July 24, 2015 Science and Business Lecture Series to Address Landslides, Northwest Passage, Pluto and More
Press Contact: Donna Urschel (202) 707-1639,
Public Contact: Jennifer Harbster (202) 707-4751, Stephanie Marcus (202) 707-1192
Request ADA accommodations five business days in advance at (202) 707-6362 or ADA@loc.gov
The summer/fall lecture series from the Science, Technology and Business Division at the Library of Congress will feature illustrated talks on a wide variety of topics, including updates on scientific studies of breast cancer and prostate cancer, the forecasting of landslides, the first close-ups of the planet Pluto, the search for planets outside our solar system, the 1850 McClure Arctic Expedition to discover the Northwest Passage, and Chinese energy policy.
The series runs from Aug. 11 to Dec. 8. All lectures, except for one, will take place in the Library’s James Madison Memorial Building, 101 Independence Ave. S.E., Washington, D.C. The Oct. 27 lecture will take place in the Thomas Jefferson Building, 10 First St. S.E., Washington, D.C. Free and open to the public, the programs are one hour in length. Tickets and reservations are not needed.
More detailed information about the topics and speakers will be highlighted periodically on the Library’s science blog “Inside Adams” at blogs.loc.gov/inside_adams/.
☆ ☆ ☆ ☆
- EXERCISE 1 -
Repeat word for word the part of the lecture series announcement that begins at the words "July 24, 2015" and stops after "Chinese energy policy.".
- EXERCISE 2 -
According to the lecture series announcement, where will the Oct. 27 lecture be held?

- DATA BELOW -
☆ ☆ ☆ ☆
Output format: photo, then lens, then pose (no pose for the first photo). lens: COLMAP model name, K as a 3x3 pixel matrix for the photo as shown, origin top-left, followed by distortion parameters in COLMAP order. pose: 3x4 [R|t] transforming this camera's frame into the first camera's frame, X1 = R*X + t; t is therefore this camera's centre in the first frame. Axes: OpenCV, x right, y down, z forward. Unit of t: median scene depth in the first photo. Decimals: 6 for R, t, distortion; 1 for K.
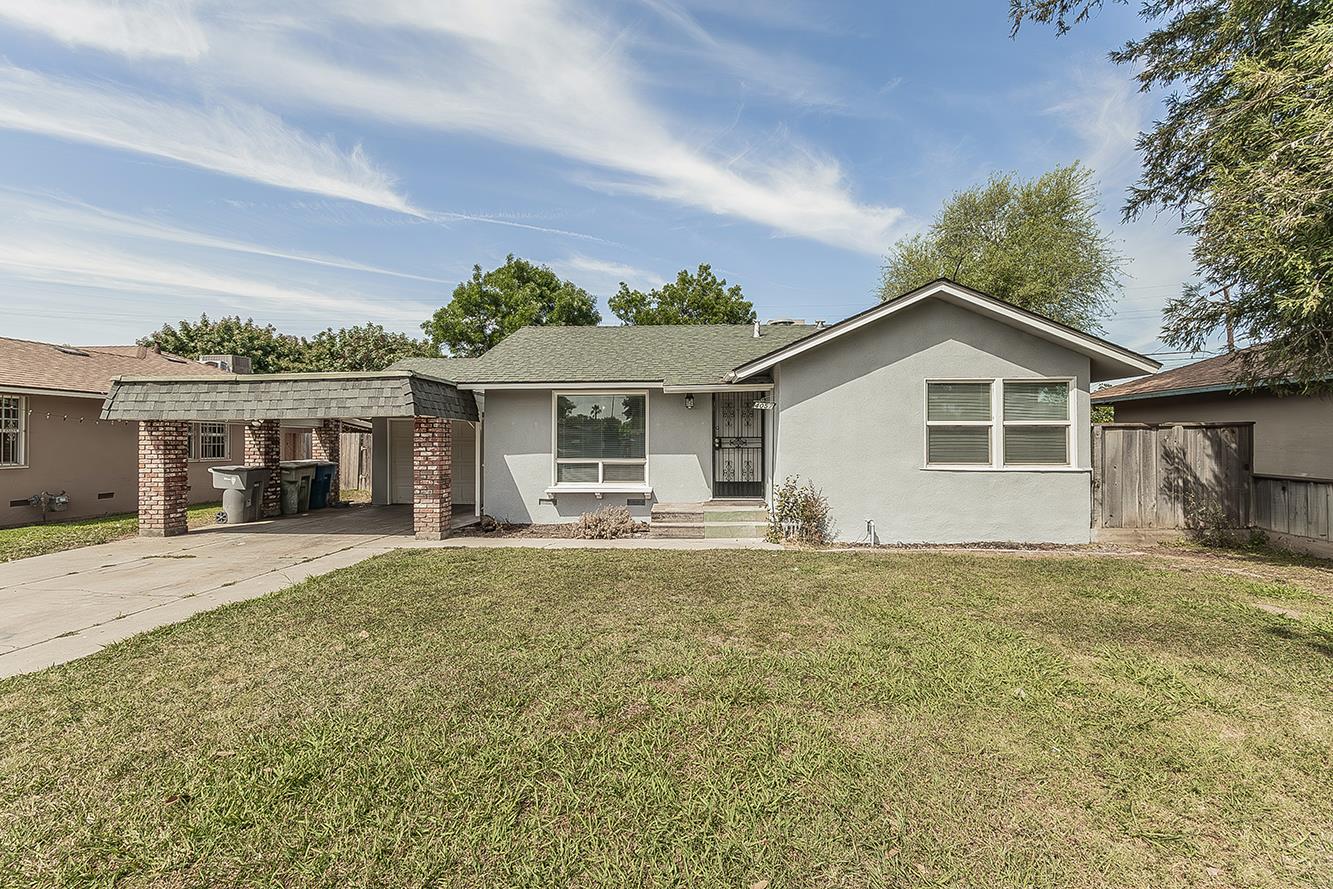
☆ ☆ ☆ ☆
- YOUR SOLUTION 1 -
July 24, 2015 Science and Business Lecture Series to Address Landslides, Northwest Passage, Pluto and More
Press Contact: Donna Urschel (202) 707-1639,
Public Contact: Jennifer Harbster (202) 707-4751, Stephanie Marcus (202) 707-1192
Request ADA accommodations five business days in advance at (202) 707-6362 or ADA@loc.gov
The summer/fall lecture series from the Science, Technology and Business Division at the Library of Congress will feature illustrated talks on a wide variety of topics, including updates on scientific studies of breast cancer and prostate cancer, the forecasting of landslides, the first close-ups of the planet Pluto, the search for planets outside our solar system, the 1850 McClure Arctic Expedition to discover the Northwest Passage, and Chinese energy policy.

- YOUR SOLUTION 2 -
In the Thomas Jefferson Building, 10 First St. S.E., Washington, D.C.